__Page text__
-----

The brave new world requires us to be men, women and children of Tikvah, of Hope. We must not give in to despair. For Jews the imperative of hope, though it might be sprinkled through the great classic literature of our people such as the Bible and the Talmud, was never said better than it was said by the great teacher of the 18th and 19th centuries, Rabbi Nahman of Bratzlav. He said, "Never despair! Never! It is forbidden to give up hope."

That is a command, an imperative, that we must accept, difficult as it may be, as we embark on this new year and, indeed, at the same time enter the new world, the post September 11th world into which we have been plunged just as so sadly thousands of our fellow citizens have been plunged into death.

It is not a naive, polyannish hope that we should have. It is a hope and a faith that we Jews, above all, must never relinquish, the hope that the day will come when God's kingdom will be established and God's Oneness will be acknowledged through word and deed.

-----

__Information provided__
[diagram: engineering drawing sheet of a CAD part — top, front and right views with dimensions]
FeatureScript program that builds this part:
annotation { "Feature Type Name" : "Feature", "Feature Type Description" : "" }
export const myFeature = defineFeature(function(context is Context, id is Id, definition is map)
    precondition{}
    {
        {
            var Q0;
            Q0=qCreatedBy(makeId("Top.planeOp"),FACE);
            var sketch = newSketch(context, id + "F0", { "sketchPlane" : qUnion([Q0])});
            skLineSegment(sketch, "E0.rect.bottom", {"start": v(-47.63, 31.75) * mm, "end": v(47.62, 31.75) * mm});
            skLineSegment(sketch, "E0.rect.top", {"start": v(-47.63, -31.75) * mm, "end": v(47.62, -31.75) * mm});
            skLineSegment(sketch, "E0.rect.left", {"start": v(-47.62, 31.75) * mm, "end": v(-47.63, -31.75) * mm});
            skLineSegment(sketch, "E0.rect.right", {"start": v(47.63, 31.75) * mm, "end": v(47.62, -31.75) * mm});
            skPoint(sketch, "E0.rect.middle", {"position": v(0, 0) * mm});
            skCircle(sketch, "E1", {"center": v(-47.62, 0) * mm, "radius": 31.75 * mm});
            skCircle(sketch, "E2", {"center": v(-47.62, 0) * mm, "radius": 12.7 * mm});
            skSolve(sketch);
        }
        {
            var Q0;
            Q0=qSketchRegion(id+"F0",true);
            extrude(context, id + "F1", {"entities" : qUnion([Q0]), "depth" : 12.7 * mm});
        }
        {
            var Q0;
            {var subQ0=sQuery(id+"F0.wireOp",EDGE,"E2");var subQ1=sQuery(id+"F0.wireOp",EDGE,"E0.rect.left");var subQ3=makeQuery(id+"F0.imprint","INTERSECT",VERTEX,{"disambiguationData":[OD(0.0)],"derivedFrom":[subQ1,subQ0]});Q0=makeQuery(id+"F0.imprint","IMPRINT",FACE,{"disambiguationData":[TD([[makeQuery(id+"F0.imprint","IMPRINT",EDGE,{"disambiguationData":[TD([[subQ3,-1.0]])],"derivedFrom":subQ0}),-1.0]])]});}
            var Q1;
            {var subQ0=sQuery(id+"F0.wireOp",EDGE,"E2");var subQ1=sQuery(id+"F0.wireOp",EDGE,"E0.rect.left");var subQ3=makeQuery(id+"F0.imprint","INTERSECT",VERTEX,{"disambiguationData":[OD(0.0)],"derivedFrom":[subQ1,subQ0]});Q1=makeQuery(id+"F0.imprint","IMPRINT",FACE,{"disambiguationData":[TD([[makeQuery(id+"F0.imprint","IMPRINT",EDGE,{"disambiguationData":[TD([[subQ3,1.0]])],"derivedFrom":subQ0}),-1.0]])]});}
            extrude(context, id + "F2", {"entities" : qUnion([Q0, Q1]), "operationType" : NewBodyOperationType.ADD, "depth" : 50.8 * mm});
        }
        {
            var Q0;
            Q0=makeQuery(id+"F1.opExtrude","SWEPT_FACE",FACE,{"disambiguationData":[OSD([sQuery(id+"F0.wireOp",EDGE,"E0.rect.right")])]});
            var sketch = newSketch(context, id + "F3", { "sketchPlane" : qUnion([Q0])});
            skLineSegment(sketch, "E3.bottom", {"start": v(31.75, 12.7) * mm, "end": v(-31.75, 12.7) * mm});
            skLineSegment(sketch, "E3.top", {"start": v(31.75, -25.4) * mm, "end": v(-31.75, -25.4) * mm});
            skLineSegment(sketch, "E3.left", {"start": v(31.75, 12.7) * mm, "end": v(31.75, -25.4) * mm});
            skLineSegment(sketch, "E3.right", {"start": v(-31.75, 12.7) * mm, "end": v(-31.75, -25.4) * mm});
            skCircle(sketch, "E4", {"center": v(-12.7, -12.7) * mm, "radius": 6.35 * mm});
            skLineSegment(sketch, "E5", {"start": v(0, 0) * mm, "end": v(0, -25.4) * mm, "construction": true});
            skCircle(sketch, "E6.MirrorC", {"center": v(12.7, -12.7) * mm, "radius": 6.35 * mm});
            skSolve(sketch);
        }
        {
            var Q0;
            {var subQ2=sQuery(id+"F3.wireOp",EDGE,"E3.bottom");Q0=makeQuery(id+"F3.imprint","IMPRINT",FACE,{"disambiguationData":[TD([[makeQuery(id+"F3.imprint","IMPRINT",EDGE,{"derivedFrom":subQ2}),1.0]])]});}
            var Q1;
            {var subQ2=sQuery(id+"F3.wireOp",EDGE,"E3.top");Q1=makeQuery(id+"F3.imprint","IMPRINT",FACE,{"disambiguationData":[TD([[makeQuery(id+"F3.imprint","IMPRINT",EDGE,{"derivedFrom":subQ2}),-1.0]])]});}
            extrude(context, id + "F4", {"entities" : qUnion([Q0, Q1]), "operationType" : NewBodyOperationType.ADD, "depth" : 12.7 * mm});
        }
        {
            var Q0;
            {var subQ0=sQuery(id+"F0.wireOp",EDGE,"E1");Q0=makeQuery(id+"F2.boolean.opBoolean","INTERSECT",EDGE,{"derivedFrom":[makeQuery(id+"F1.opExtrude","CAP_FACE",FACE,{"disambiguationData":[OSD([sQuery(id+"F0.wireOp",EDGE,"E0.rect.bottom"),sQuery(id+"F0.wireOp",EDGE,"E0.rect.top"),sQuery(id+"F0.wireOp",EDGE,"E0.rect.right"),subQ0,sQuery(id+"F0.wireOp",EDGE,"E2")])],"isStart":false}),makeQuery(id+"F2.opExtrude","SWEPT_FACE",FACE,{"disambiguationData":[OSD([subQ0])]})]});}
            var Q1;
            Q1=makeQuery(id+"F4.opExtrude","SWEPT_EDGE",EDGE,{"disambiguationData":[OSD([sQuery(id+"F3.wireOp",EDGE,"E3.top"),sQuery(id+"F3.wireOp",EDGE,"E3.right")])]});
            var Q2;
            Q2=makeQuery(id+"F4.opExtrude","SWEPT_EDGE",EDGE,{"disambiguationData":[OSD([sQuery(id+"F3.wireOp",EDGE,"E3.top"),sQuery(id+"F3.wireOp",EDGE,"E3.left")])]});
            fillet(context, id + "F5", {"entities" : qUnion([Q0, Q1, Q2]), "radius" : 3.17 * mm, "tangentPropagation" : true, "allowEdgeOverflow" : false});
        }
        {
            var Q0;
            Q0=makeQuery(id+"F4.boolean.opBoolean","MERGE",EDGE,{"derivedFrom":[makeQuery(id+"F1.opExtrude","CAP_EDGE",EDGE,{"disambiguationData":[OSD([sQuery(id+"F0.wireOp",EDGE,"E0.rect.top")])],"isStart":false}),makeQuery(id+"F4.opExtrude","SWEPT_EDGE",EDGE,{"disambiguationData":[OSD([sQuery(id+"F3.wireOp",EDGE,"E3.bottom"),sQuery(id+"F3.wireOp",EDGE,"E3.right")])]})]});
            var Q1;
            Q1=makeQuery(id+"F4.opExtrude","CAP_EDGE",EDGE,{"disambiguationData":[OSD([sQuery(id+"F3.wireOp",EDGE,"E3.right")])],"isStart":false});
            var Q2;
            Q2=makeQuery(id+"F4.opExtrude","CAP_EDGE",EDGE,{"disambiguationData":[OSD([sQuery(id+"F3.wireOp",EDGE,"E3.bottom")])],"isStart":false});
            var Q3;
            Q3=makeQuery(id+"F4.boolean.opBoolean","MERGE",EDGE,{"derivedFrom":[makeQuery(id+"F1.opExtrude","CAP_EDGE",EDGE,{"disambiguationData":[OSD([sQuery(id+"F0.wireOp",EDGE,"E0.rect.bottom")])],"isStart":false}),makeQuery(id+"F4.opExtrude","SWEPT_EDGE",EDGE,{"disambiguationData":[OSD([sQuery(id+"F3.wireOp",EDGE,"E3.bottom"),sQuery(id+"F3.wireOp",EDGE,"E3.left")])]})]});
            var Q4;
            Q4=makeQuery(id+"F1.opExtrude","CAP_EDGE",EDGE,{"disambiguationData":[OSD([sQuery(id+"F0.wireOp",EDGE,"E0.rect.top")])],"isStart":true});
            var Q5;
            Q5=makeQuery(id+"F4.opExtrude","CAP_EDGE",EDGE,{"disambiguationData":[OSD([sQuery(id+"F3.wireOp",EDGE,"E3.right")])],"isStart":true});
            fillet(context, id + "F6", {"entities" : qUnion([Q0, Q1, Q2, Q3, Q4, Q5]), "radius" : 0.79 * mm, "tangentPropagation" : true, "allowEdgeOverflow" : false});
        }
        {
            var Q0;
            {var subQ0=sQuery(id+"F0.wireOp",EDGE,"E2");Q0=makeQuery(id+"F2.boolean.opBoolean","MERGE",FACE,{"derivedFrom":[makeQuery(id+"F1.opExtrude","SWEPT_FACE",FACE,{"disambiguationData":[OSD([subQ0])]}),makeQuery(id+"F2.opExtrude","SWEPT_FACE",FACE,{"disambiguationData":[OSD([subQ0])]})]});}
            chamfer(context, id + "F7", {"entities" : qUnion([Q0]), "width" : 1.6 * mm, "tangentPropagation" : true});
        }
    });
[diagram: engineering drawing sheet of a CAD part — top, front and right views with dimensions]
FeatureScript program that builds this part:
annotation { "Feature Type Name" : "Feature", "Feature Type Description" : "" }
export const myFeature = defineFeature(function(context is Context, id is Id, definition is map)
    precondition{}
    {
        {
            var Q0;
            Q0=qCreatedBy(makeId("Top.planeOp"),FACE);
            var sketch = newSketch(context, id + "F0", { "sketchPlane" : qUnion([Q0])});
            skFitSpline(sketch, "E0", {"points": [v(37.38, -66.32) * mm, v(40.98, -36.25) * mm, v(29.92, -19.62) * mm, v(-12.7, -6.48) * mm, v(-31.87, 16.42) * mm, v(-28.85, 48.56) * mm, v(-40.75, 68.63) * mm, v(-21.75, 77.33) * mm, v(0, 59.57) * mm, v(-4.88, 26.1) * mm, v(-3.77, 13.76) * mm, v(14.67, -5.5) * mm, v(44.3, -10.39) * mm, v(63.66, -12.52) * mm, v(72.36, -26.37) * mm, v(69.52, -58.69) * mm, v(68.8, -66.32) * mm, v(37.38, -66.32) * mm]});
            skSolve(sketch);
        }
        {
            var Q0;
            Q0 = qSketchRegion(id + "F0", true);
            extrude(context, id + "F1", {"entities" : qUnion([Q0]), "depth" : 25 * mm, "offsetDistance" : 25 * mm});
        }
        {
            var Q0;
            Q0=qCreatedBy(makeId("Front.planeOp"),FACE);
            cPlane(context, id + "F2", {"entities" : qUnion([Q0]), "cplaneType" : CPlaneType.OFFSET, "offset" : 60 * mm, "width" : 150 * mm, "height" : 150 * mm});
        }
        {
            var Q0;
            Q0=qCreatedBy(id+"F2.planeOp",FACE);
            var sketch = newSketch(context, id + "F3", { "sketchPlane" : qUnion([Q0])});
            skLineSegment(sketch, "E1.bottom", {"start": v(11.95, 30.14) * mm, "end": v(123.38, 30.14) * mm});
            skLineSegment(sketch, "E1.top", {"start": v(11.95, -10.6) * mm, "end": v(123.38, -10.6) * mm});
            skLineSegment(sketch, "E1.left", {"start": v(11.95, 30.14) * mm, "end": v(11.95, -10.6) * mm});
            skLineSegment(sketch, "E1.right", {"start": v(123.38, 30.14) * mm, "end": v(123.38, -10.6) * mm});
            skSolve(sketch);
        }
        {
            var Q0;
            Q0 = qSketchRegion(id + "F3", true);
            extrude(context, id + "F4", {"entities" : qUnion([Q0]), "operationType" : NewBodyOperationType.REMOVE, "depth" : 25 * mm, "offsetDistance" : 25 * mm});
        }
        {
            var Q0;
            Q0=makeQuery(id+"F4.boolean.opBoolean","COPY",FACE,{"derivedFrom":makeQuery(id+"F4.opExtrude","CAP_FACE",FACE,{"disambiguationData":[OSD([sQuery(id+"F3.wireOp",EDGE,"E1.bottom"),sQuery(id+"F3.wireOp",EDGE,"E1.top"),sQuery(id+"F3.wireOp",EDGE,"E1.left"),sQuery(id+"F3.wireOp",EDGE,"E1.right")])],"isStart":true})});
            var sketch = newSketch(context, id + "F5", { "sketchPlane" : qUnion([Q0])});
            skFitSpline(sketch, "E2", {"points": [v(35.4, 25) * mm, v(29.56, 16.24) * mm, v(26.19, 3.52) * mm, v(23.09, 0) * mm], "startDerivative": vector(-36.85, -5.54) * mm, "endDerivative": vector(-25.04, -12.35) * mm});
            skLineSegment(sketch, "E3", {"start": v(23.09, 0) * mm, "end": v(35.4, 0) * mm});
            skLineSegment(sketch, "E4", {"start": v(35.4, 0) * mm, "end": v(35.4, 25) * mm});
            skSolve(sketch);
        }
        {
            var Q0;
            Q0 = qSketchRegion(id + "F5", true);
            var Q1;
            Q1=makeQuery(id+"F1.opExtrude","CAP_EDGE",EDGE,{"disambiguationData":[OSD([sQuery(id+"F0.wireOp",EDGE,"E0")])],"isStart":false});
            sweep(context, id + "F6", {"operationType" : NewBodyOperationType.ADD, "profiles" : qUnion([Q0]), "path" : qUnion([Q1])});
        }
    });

-----

Please answer these from the text on hope above:
(a) Which teacher does the text quote, and in which centuries did he teach?
(b) What Hebrew word does the text give for "Hope"?
(c) What hope does the text say Jews must never relinquish?

(a) Rabbi Nahman of Bratzlav, who taught in the 18th and 19th centuries.
(b) Tikvah.
(c) The hope that the day will come when God's kingdom will be established and God's Oneness will be acknowledged through word and deed.